== Problem requirements ==
Render every line of the data exactly as written, and leave out the pictures.

== Recorded data ==
┌────────
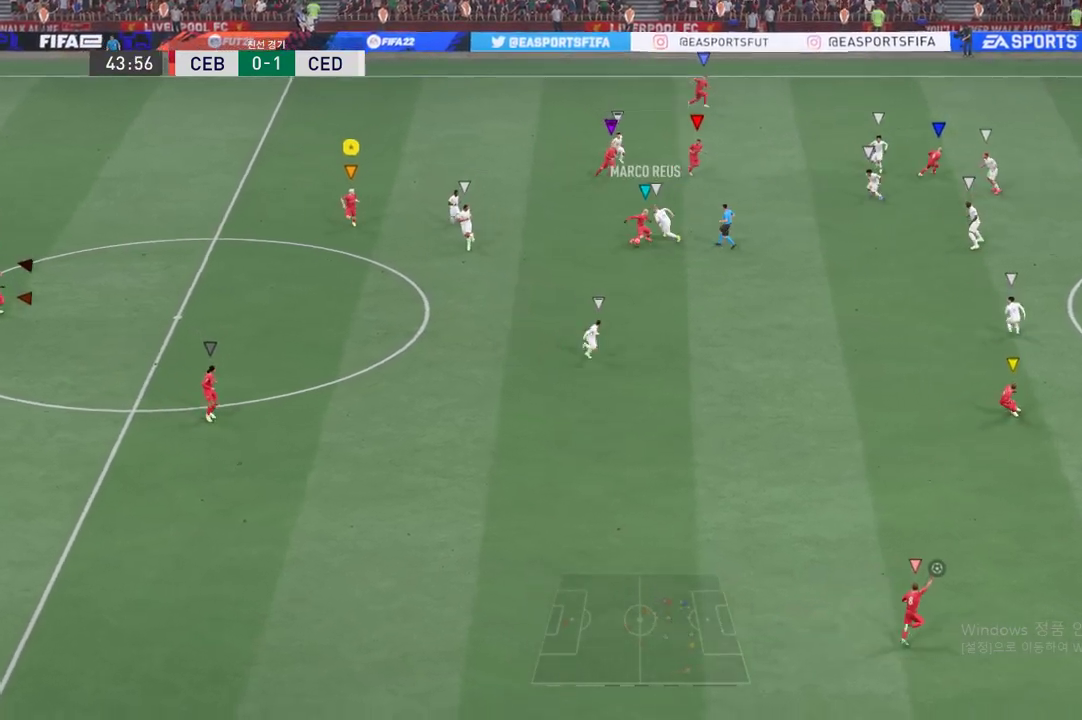
{"buttons": ["R2"], "left_stick": "down-left", "events": [[66, "R2", "down"], [150, "left_stick", "down"], [450, "left_stick", "down-left"]]}
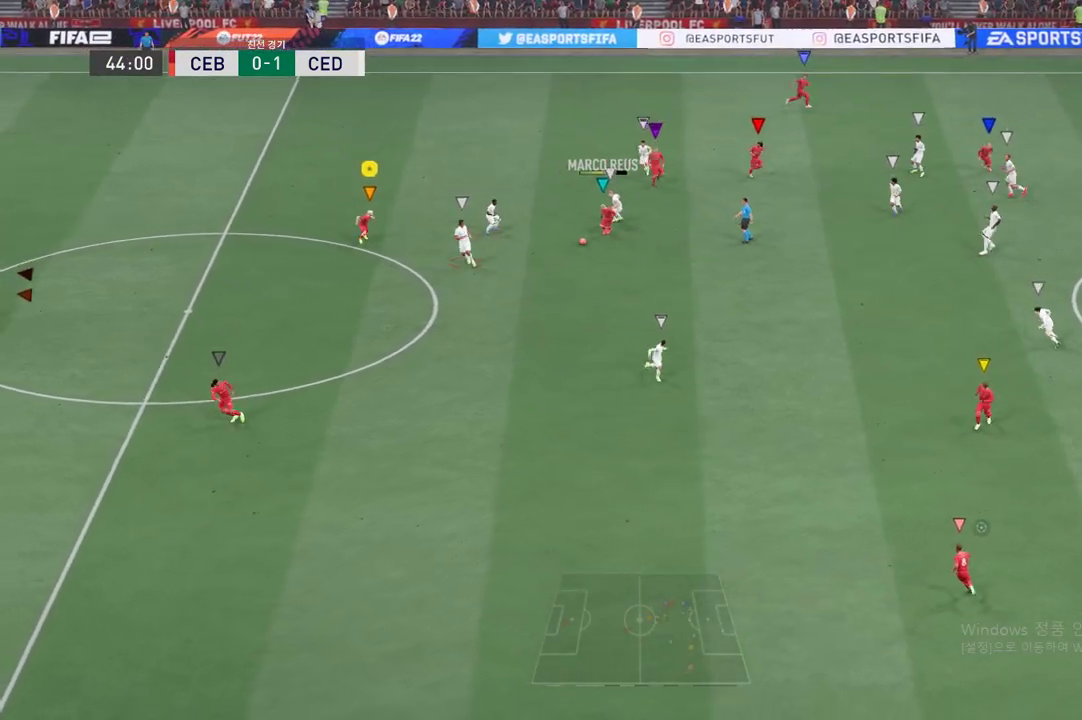
{"buttons": ["R2"], "left_stick": "down", "events": [[484, "left_stick", "down"]]}
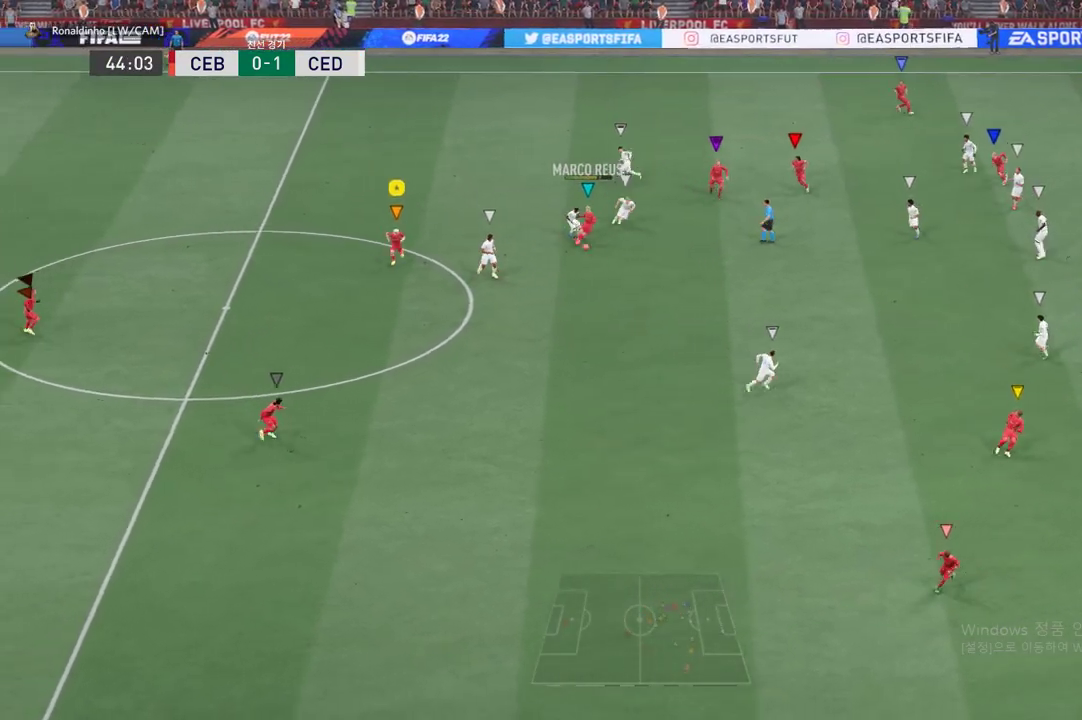
{"buttons": ["R2"], "left_stick": "down", "events": []}
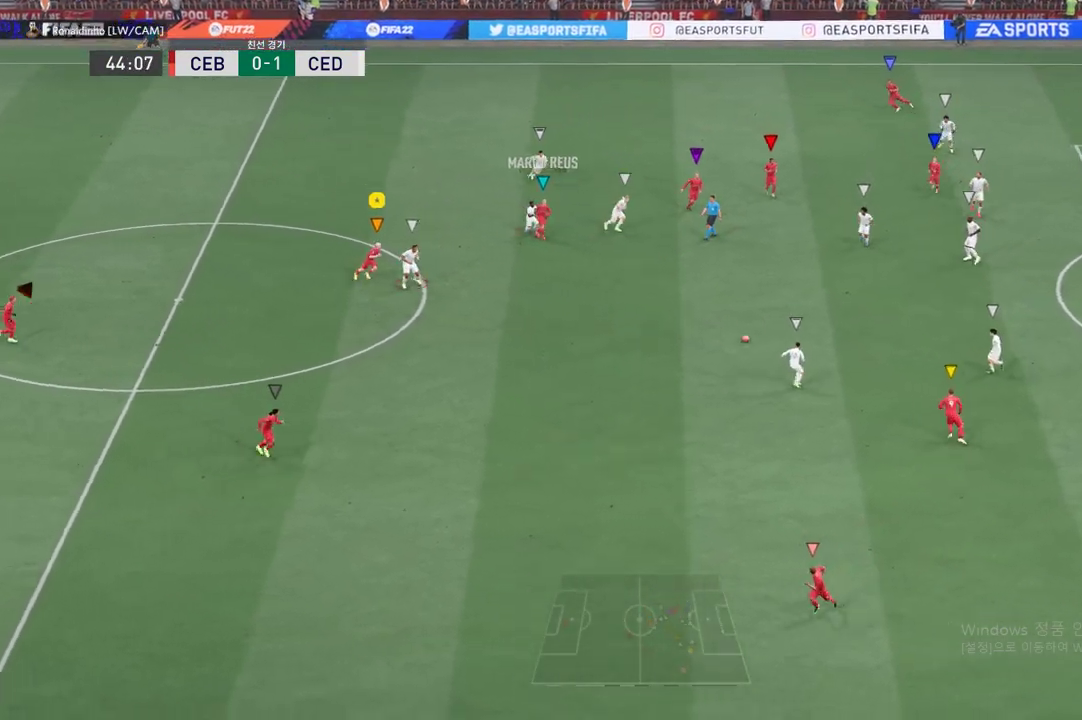
{"buttons": [], "left_stick": "down-left", "events": [[300, "R2", "up"], [351, "left_stick", "down-left"]]}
└────────
== Task response ==
{"buttons": ["R2"], "left_stick": "down-left", "events": [[66, "R2", "down"], [150, "left_stick", "down"], [450, "left_stick", "down-left"]]}
{"buttons": ["R2"], "left_stick": "down", "events": [[484, "left_stick", "down"]]}
{"buttons": ["R2"], "left_stick": "down", "events": []}
{"buttons": [], "left_stick": "down-left", "events": [[300, "R2", "up"], [351, "left_stick", "down-left"]]}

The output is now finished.